A noter que Stablex elle-même affirme que, sans la cellule numéro 6, elle ne sera pas à sa capacité maximale avant 2027. Selon le rapport du BAPE, l’entreprise aurait de l’espace jusqu’en 2030.

Une technologie ni efficace, ni sécuritaire

Le traitement des déchets chez Stablex repose sur un procédé britannique de 1973 appelé « Sealosafe », qui consiste à mélanger les déchets à du béton avant de les enfouir dans des fosses protégées par une couche d’argile censée éviter toute infiltration.

Jugée obsolète depuis plus de 35 ans au Royaume-Uni, cette méthode s’avère encore plus inefficace dans le climat québécois: selon Daniel Green, un biologiste, la pluie et le gel empêchent le béton de se solidifier complètement, ce qui permet aux contaminants de s’infiltrer dans le sol et l’eau. Un rapport de la police verte, dès 1990, confirmait déjà que le procédé n’était pas « inerte ».

Stablex revendique que ses déchets sont non seulement inerte, mais qu’ils le sont aussi de façon permanente. Pourtant, dans un communiqué de Solomax, le fournisseur de la géomembrane utilisée chez Stablex, celui-ci affirme qu’elle n’est garanti que pour une durée de cinq ans.

De plus, selon le BAPE, Stablex n’a jamais évalué la qualité du sol ni de l’eau autour de son site depuis plus de 40 ans, s’appuyant uniquement sur des tests en laboratoire pour juger de l’efficacité de son procédé. Le rapport recommande au ministère de l’Environnement d’exiger des analyses directes sur les cellules d’enfouissement et conclut que le projet d’agrandissement ne devrait pas être autorisé, faute de garanties sur ses impacts sur la et l’environnement.

C’est sans compter que la nouvelle cellule numéro 6 ne sera pas comme les autres, enfouie sous la terre. Ce sera une montagne de déchets entreposée à ciel ouvert. Une montagne de huit étages de haut, ou 22 mètres, remplie de produits dangereux, juste à côté d’une ville majoritairement résidentielle avec un peu moins de 60 000 habitants.

A quoi ressemble donc la qualité de l’environnement à Blainville ?

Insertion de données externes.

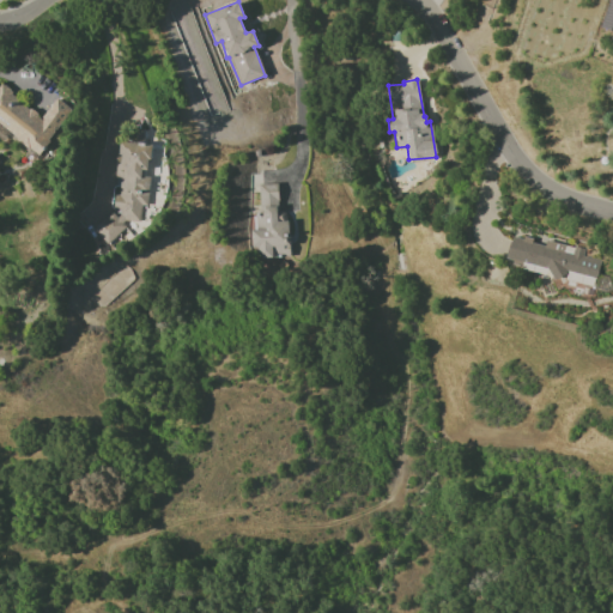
[(71,107),(55,97),(44,115),(0,87),(0,129),(41,155),(71,107)]
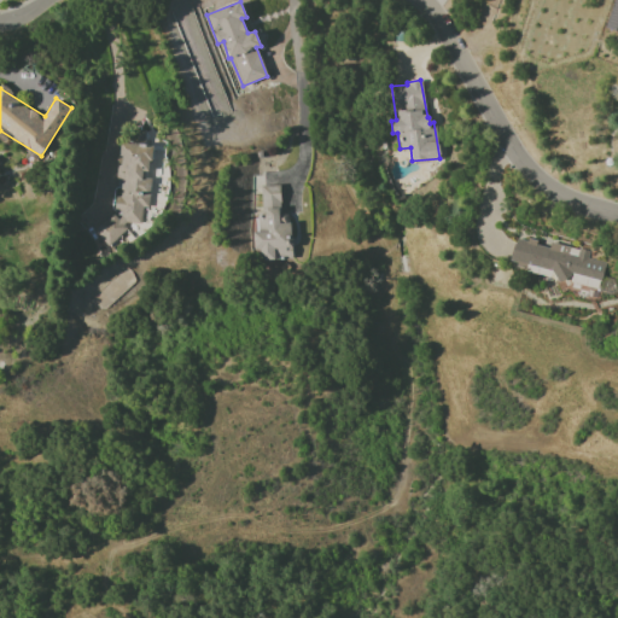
[(121,141),(116,175),(122,184),(121,196),(116,200),(114,214),(94,231),(111,250),(127,235),(128,228),(144,216),(145,207),(156,209),(158,207),(161,191),(150,178),(141,178),(151,169),(153,149),(145,139),(138,144),(121,141)]
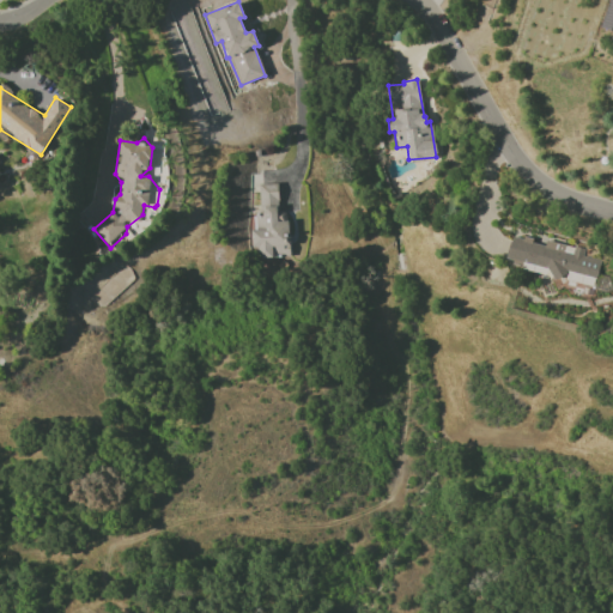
[(278,183),(259,184),(260,214),(252,214),(253,248),(259,248),(259,258),(290,256),(289,220),(279,220),(278,183)]
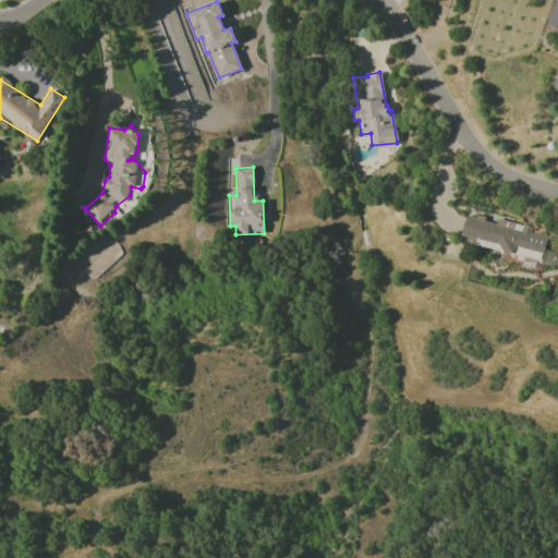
[(460,234),(465,215),(475,218),(476,215),(484,217),(483,220),(495,223),(496,219),(513,222),(512,228),(520,230),(521,223),(532,226),(530,232),(546,237),(543,254),(517,247),(504,254),(498,244),(460,234)]
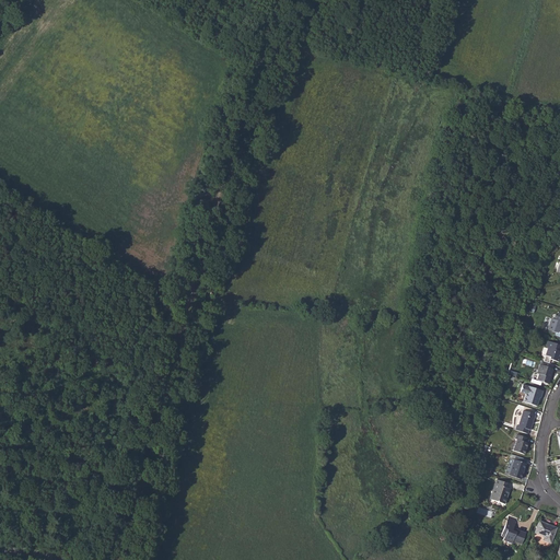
[(549,359),(558,362),(559,356),(559,353),(559,354),(559,351),(559,345),(547,341),(545,347),(548,348),(545,356),(543,361),(548,363),(549,359)]
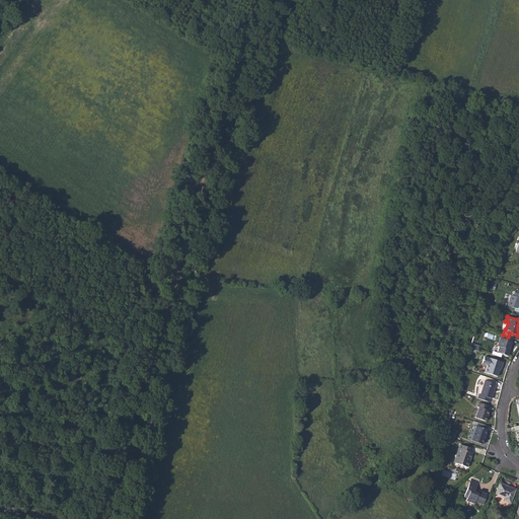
[(508,356),(512,342),(513,338),(508,337),(503,335),(502,339),(501,338),(498,347),(499,347),(498,353),(508,356)]
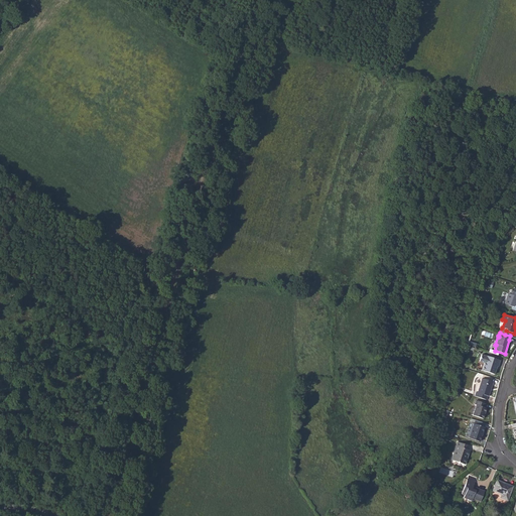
[(482,370),(494,374),(496,367),(498,367),(500,361),(487,356),(486,356),(481,355),(479,361),(484,363),(482,370)]
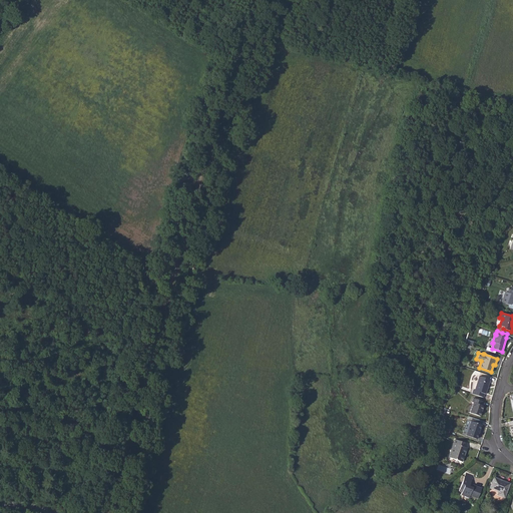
[(474,390),(485,394),(490,380),(479,376),(474,390)]
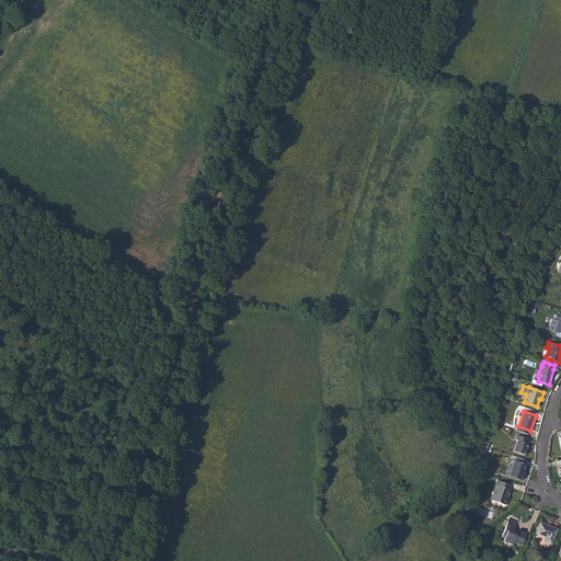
[(514,451),(525,455),(528,444),(527,443),(528,439),(517,435),(515,439),(517,439),(514,451)]
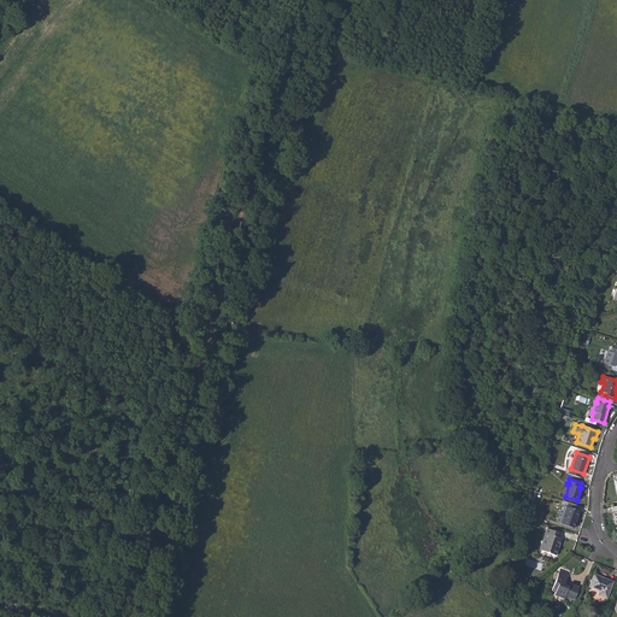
[(568,501),(565,506),(562,518),(560,523),(573,528),(579,513),(577,513),(580,506),(568,501)]
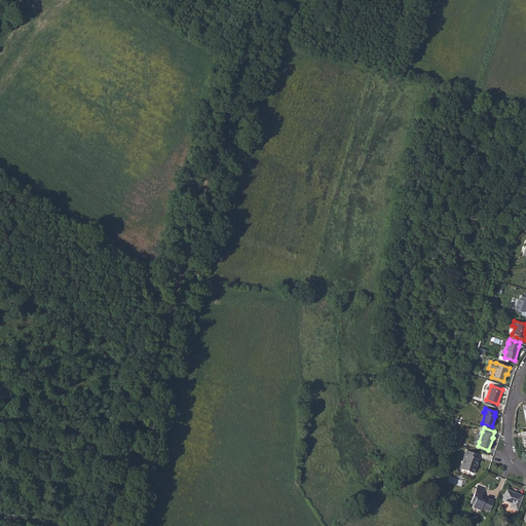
[(478,446),(479,442),(482,431),(479,430),(475,441),(474,445),(478,446)]
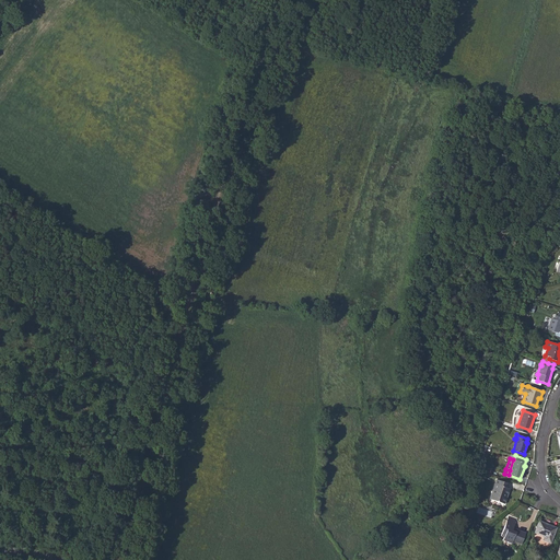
[(490,499),(504,504),(506,497),(505,497),(509,488),(508,488),(509,485),(497,480),(490,499)]
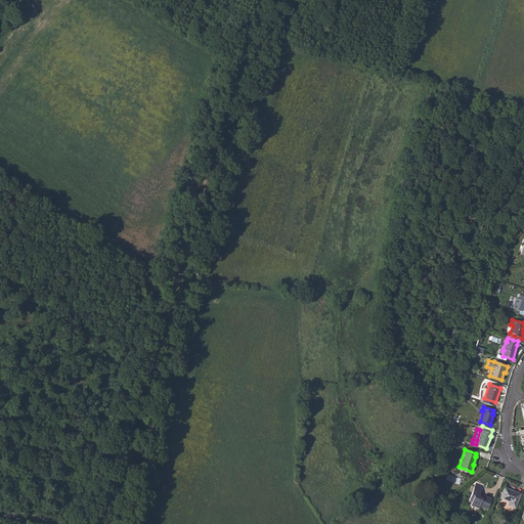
[(491,498),(484,495),(483,497),(479,496),(480,494),(483,486),(476,483),(469,501),(472,503),(471,506),(479,509),(480,506),(487,509),(491,498)]
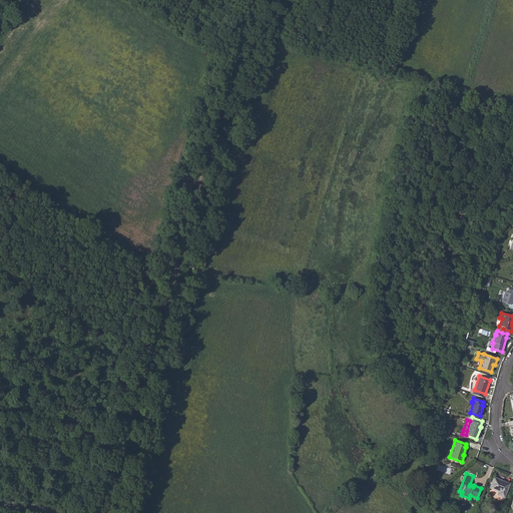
[(495,496),(503,499),(509,484),(492,478),(488,489),(497,492),(495,496)]
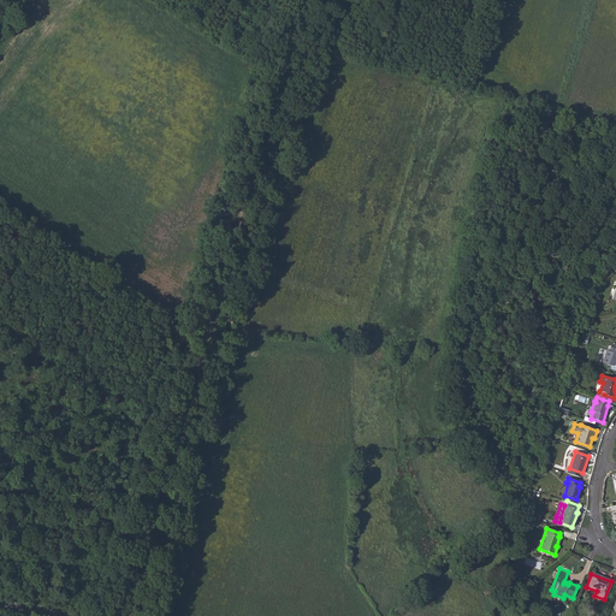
All buildings are outlined.
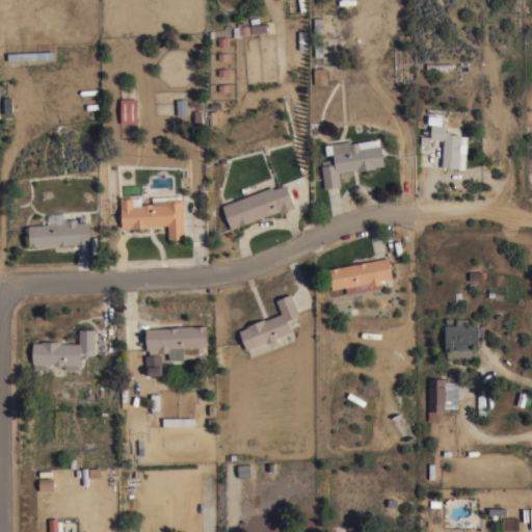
[(314,34),(313,18),(322,17),(322,33),(314,34)]
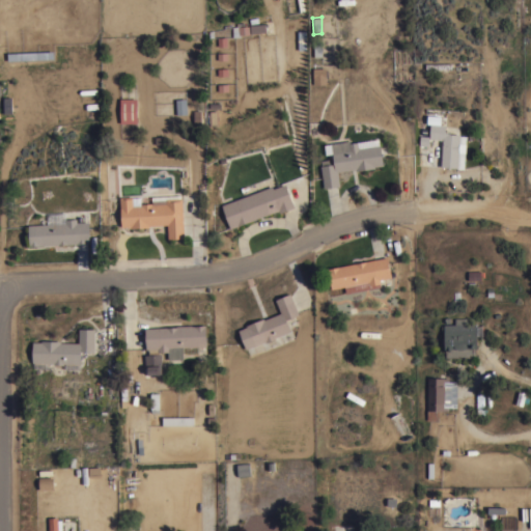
[(266,23),(266,31),(250,33),(249,24),(266,23)]
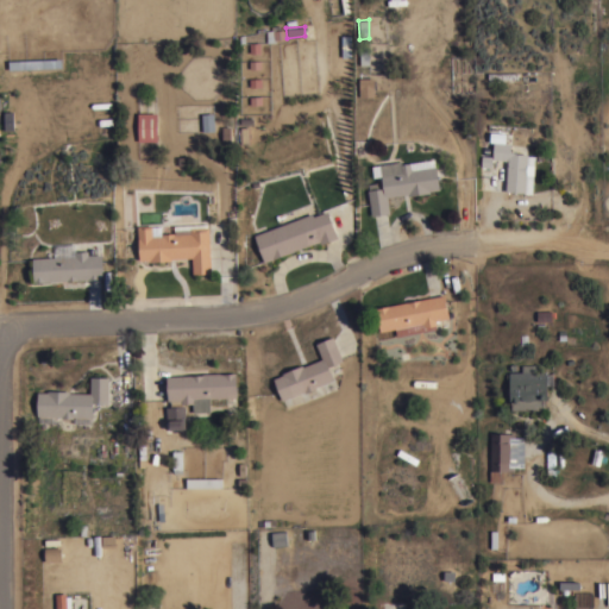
[(276,29),(276,30),(286,30),(286,39),(276,39),(276,42),(267,43),(267,31),(276,29)]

Ni la compagnie ni le ministère n’ayant jugé pertinent de vérifier la qualité de l’eau et du sol autour du site de Stablex avant tout récemment, une trentaine de citoyens ont décidé de le faire eux-mêmes, au printemps dernier. Ils étaient accompagnés du biologiste Daniel Green pour s’assurer de l’exactitude des résultats.

Les résultats n’ont fait qu’aggraver l’inquiétude des citoyens, désormais rassemblés dans la Coalition des citoyens de Blainville contre la cellule #6 de Stablex. Les analyses citoyennes ont révélé des concentrations alarmantes de métaux toxiques: jusqu’à 320 fois le seuil sécuritaire de cadmium dans l’eau près de l’usine, 57 fois dans le sol du fossé voisin, et des niveaux non sécuritaires d’arsenic, de cuivre, de chrome et de nickel, notamment dans le ruisseau Lockhead, à proximité de quartiers résidentiels.

Le ministère de l’Environnement a récemment avoué avoir fait une campagne d’échantillonnage sur le sol et l’eau près du site de Stablex dès 2024. Ils n’en annonceront toutefois les résultats au public que plus tard « cet automne ». Contredisant les analyses citoyennes, le gouvernement a indiqué que, selon le rapport d’inspection, Stablex « respecterait les normes environnementales en vigueur ».

Le ministère a aussi publié un rapport sur la qualité de l’air autour de l’entreprise disant: « Il n’y a présentement pas d’inquiétudes à avoir sur le plan de la qualité de l’air. » Mais il n’y a présentement aucune étude qui démontre que la nouvelle méthode d’entreposage des déchets, en montagne à l’air libre, n’affectera pas la qualité de l’air à long terme.